PROBLEM:
Could you please count how many lines in the data below hold the string "voxels"? Reply with only the number.

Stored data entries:
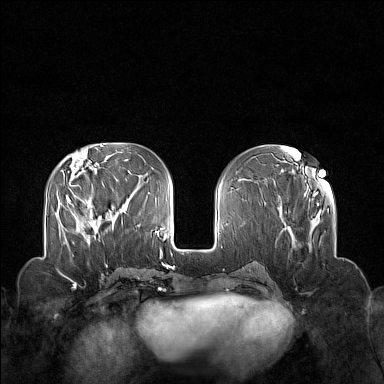
Breast MRI (dynamic contrast-enhanced), one axial slice. Position 57 of 160 along the scan axis. Dynamic contrast-enhanced series, time point 2 of 7 at this slice position (early post-contrast). 1.5 T. TE 1.8 ms, TR 5 ms. 1 mm slice thickness. 384 × 384 image matrix, field of view 340 × 340 mm. Female patient.
Annotated regions visible in this slice (semi-automatically segmented with operator editing):
- enhancing-tissue mask used for the functional tumour volume (all voxels passing the contrast-enhancement thresholds inside the analysis volume; usually the tumour): bounding box [x1, y1, x2, y2] px = [70, 200, 99, 244]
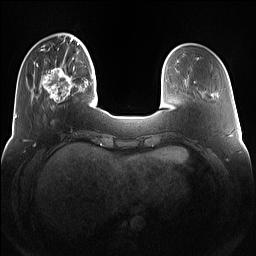
Breast MRI (dynamic contrast-enhanced), one axial slice; slice 29 of 160 in the series (ordered by position); dynamic contrast-enhanced series, time point 2 of 7 at this slice position (early post-contrast); 1.5 T; TE 1.4 ms, TR 5 ms; 1.2 mm slice thickness; 256 × 256 image matrix. Female patient.
Structures marked on this image (semi-automatic segmentation, software-assisted and operator-edited):
- enhancing-tissue mask used for the functional tumour volume (all voxels passing the contrast-enhancement thresholds inside the analysis volume; usually the tumour): box from (x=42, y=66) to (x=79, y=103) px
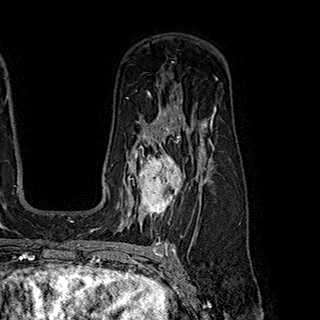
Breast MRI (dynamic contrast-enhanced), one axial slice. Slice 132 of 180 in the series (ordered by position). Cropped to one breast. Dynamic contrast-enhanced series, time point 2 of 7 at this slice position (early post-contrast). 1.5 T. TE 2.8 ms, TR 5.4 ms. 320 × 320 image matrix, field of view 225 × 225 mm. Female patient.
Outlined on this slice (semi-automatic segmentation, software-assisted and operator-edited):
- enhancing-tissue mask used for the functional tumour volume (all voxels passing the contrast-enhancement thresholds inside the analysis volume; usually the tumour): bounding box <121,146,199,222> (left, top, right, bottom; pixels)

WORKED SOLUTION:
3